[Data entries]
┌──

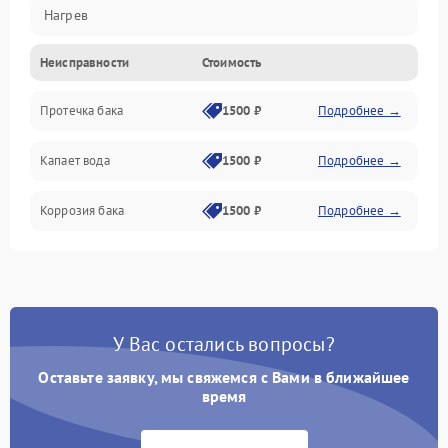
Нагрев
Неисправности
Стоимость
Датчики
Протечка бака
1500 ₽
Подробнее →
Механика
Капает вода
1500 ₽
Подробнее →
Коррозия бака
1500 ₽
Подробнее →
У Вас остались вопросы?
Оставьте заявку, мы свяжемся с Вами в ближайшее
время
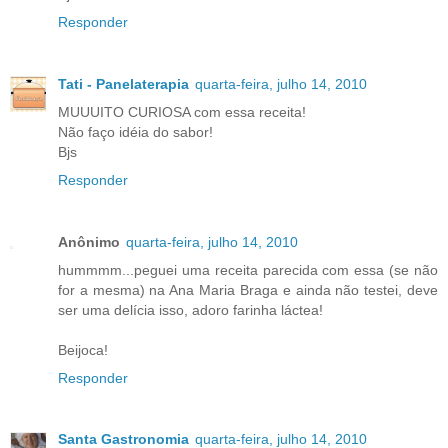
Responder
Tati - Panelaterapia
quarta-feira, julho 14, 2010
MUUUITO CURIOSA com essa receita!
Não faço idéia do sabor!
Bjs
Responder
Anônimo
quarta-feira, julho 14, 2010
hummmm...peguei uma receita parecida com essa (se não
for a mesma) na Ana Maria Braga e ainda não testei, deve
ser uma delícia isso, adoro farinha láctea!
Beijoca!
Responder
Santa Gastronomia
quarta-feira, julho 14, 2010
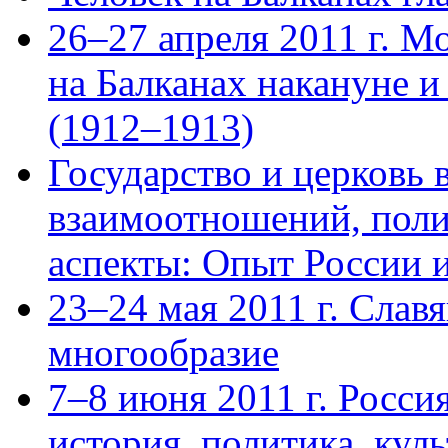
26–27 апреля 2011 г. М
на Балканах накануне и
(1912–1913)
Государство и церковь 
взаимоотношений, поли
аспекты: Опыт России 
23–24 мая 2011 г. Слав
многообразие
7–8 июня 2011 г. Росси
история, политика, куль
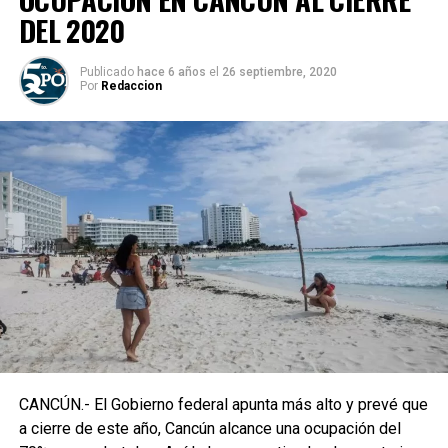
DEL 2020
Publicado
hace 6 años
el
26 septiembre, 2020
Por
Redaccion
CANCÚN.- El Gobierno federal apunta más alto y prevé que
a cierre de este año, Cancún alcance una ocupación del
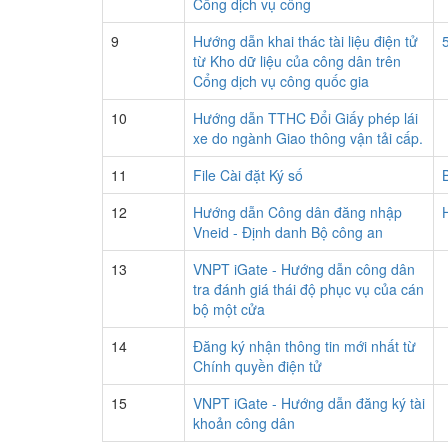
Cổng dịch vụ công
9
Hướng dẫn khai thác tài liệu điện tử
từ Kho dữ liệu của công dân trên
Cổng dịch vụ công quốc gia
10
Hướng dẫn TTHC Đổi Giấy phép lái
xe do ngành Giao thông vận tải cấp.
11
File Cài đặt Ký số
12
Hướng dẫn Công dân đăng nhập
Vneid - Định danh Bộ công an
13
VNPT iGate - Hướng dẫn công dân
tra đánh giá thái độ phục vụ của cán
bộ một cửa
14
Đăng ký nhận thông tin mới nhất từ
Chính quyền điện tử
15
VNPT iGate - Hướng dẫn đăng ký tài
khoản công dân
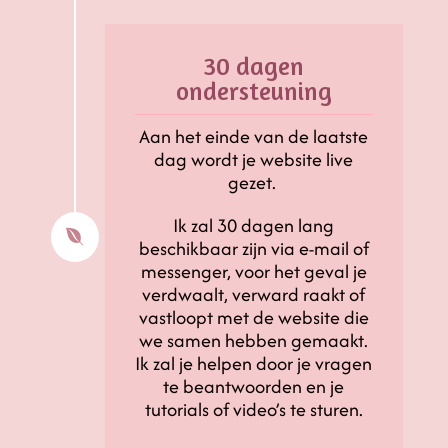
30 dagen
ondersteuning
Aan het einde van de laatste
dag wordt je website live
gezet.
Ik zal 30 dagen lang

beschikbaar zijn via e-mail of
messenger, voor het geval je
verdwaalt, verward raakt of
vastloopt met de website die
we samen hebben gemaakt.
Ik zal je helpen door je vragen
te beantwoorden en je
tutorials of video’s te sturen.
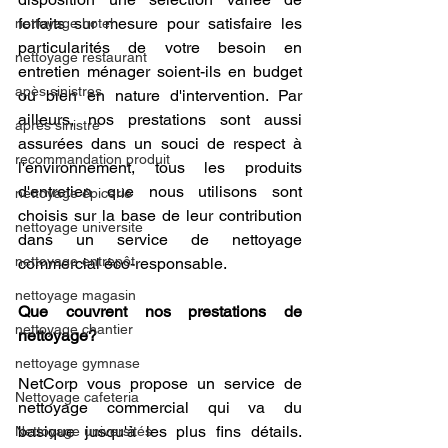
forfaits sur mesure pour satisfaire les 
nettoyage hotel
particularités de votre besoin en 
nettoyage restaurant
entretien ménager soient-ils en budget 
apès sinistres
ou bien en nature d'intervention. Par 
ailleurs, nos prestations sont aussi 
après sinistre
assurées dans un souci de respect à 
recommandation produit
l'environnement, tous les produits 
d'entretien que nous utilisons sont 
nettoyage épicerie
choisis sur la base de leur contribution 
nettoyage universite
dans un service de nettoyage 
nettoyage entrepôt
commercial éco-responsable.
nettoyage magasin
Que couvrent nos prestations de 
nettoyage chantier
nettoyage?
nettoyage gymnase
NetCorp vous propose un service de 
Nettoyage cafeteria
nettoyage commercial qui va du 
basique jusqu'à les plus fins détails. 
Nettoyage universités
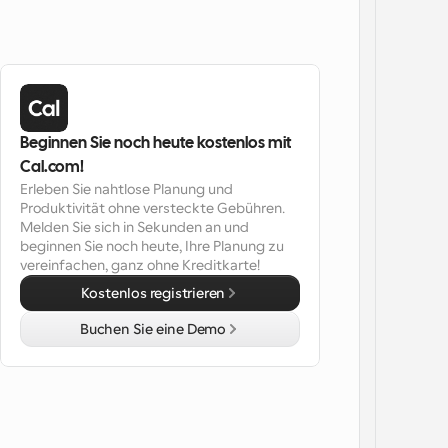
Beginnen Sie noch heute kostenlos mit 
Cal.com!
Erleben Sie nahtlose Planung und 
Produktivität ohne versteckte Gebühren. 
Melden Sie sich in Sekunden an und 
beginnen Sie noch heute, Ihre Planung zu 
vereinfachen, ganz ohne Kreditkarte!
Kostenlos registrieren
Buchen Sie eine Demo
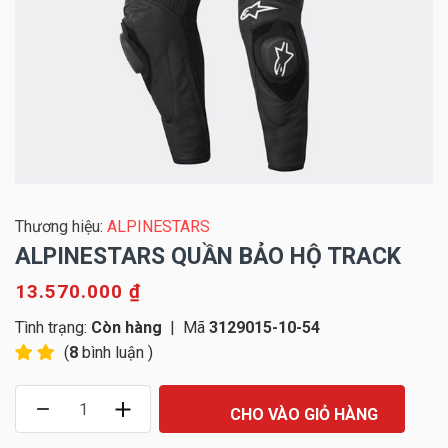
Thương hiệu:
ALPINESTARS
ALPINESTARS QUẦN BẢO HỘ TRACK
13.570.000 ₫
Tình trạng:
Còn hàng
|
Mã
3129015-10-54
(
8
bình luận )
CHO VÀO GIỎ HÀNG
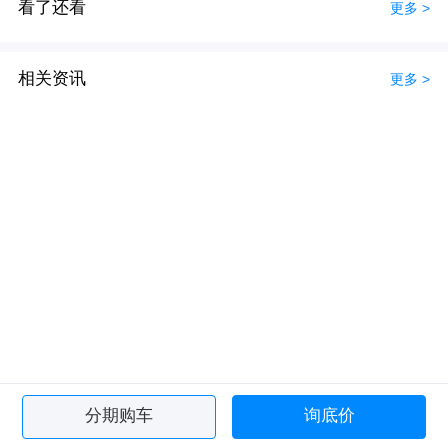
看了还看
更多 >
相关资讯
更多 >
分期购车
询底价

└──

» **Exercise prompt**: Return every line of text from the entries above without any changes, leaving out the pictures.

» **Response area**:
Нагрев
Неисправности
Стоимость
Датчики
Протечка бака
1500 ₽
Подробнее →
Механика
Капает вода
1500 ₽
Подробнее →
Коррозия бака
1500 ₽
Подробнее →
У Вас остались вопросы?
Оставьте заявку, мы свяжемся с Вами в ближайшее
время
Responder
Tati - Panelaterapia
quarta-feira, julho 14, 2010
MUUUITO CURIOSA com essa receita!
Não faço idéia do sabor!
Bjs
Responder
Anônimo
quarta-feira, julho 14, 2010
hummmm...peguei uma receita parecida com essa (se não
for a mesma) na Ana Maria Braga e ainda não testei, deve
ser uma delícia isso, adoro farinha láctea!
Beijoca!
Responder
Santa Gastronomia
quarta-feira, julho 14, 2010
26–27 апреля 2011 г. М
на Балканах накануне и
(1912–1913)
Государство и церковь 
взаимоотношений, поли
аспекты: Опыт России 
23–24 мая 2011 г. Слав
многообразие
7–8 июня 2011 г. Росси
история, политика, куль
DEL 2020
Publicado
hace 6 años
el
26 septiembre, 2020
Por
Redaccion
CANCÚN.- El Gobierno federal apunta más alto y prevé que
a cierre de este año, Cancún alcance una ocupación del
Cổng dịch vụ công
9
Hướng dẫn khai thác tài liệu điện tử
từ Kho dữ liệu của công dân trên
Cổng dịch vụ công quốc gia
10
Hướng dẫn TTHC Đổi Giấy phép lái
xe do ngành Giao thông vận tải cấp.
11
File Cài đặt Ký số
12
Hướng dẫn Công dân đăng nhập
Vneid - Định danh Bộ công an
13
VNPT iGate - Hướng dẫn công dân
tra đánh giá thái độ phục vụ của cán
bộ một cửa
14
Đăng ký nhận thông tin mới nhất từ
Chính quyền điện tử
15
VNPT iGate - Hướng dẫn đăng ký tài
khoản công dân
30 dagen
ondersteuning
Aan het einde van de laatste
dag wordt je website live
gezet.
Ik zal 30 dagen lang

beschikbaar zijn via e-mail of
messenger, voor het geval je
verdwaalt, verward raakt of
vastloopt met de website die
we samen hebben gemaakt.
Ik zal je helpen door je vragen
te beantwoorden en je
tutorials of video’s te sturen.
forfaits sur mesure pour satisfaire les 
nettoyage hotel
particularités de votre besoin en 
nettoyage restaurant
entretien ménager soient-ils en budget 
apès sinistres
ou bien en nature d'intervention. Par 
ailleurs, nos prestations sont aussi 
après sinistre
assurées dans un souci de respect à 
recommandation produit
l'environnement, tous les produits 
d'entretien que nous utilisons sont 
nettoyage épicerie
choisis sur la base de leur contribution 
nettoyage universite
dans un service de nettoyage 
nettoyage entrepôt
commercial éco-responsable.
nettoyage magasin
Que couvrent nos prestations de 
nettoyage chantier
nettoyage?
nettoyage gymnase
NetCorp vous propose un service de 
Nettoyage cafeteria
nettoyage commercial qui va du 
basique jusqu'à les plus fins détails. 
Nettoyage universités
Beginnen Sie noch heute kostenlos mit 
Cal.com!
Erleben Sie nahtlose Planung und 
Produktivität ohne versteckte Gebühren. 
Melden Sie sich in Sekunden an und 
beginnen Sie noch heute, Ihre Planung zu 
vereinfachen, ganz ohne Kreditkarte!
Kostenlos registrieren
Buchen Sie eine Demo
Thương hiệu:
ALPINESTARS
ALPINESTARS QUẦN BẢO HỘ TRACK
13.570.000 ₫
Tình trạng:
Còn hàng
|
Mã
3129015-10-54
(
8
bình luận )
CHO VÀO GIỎ HÀNG
看了还看
更多 >
相关资讯
更多 >
分期购车
询底价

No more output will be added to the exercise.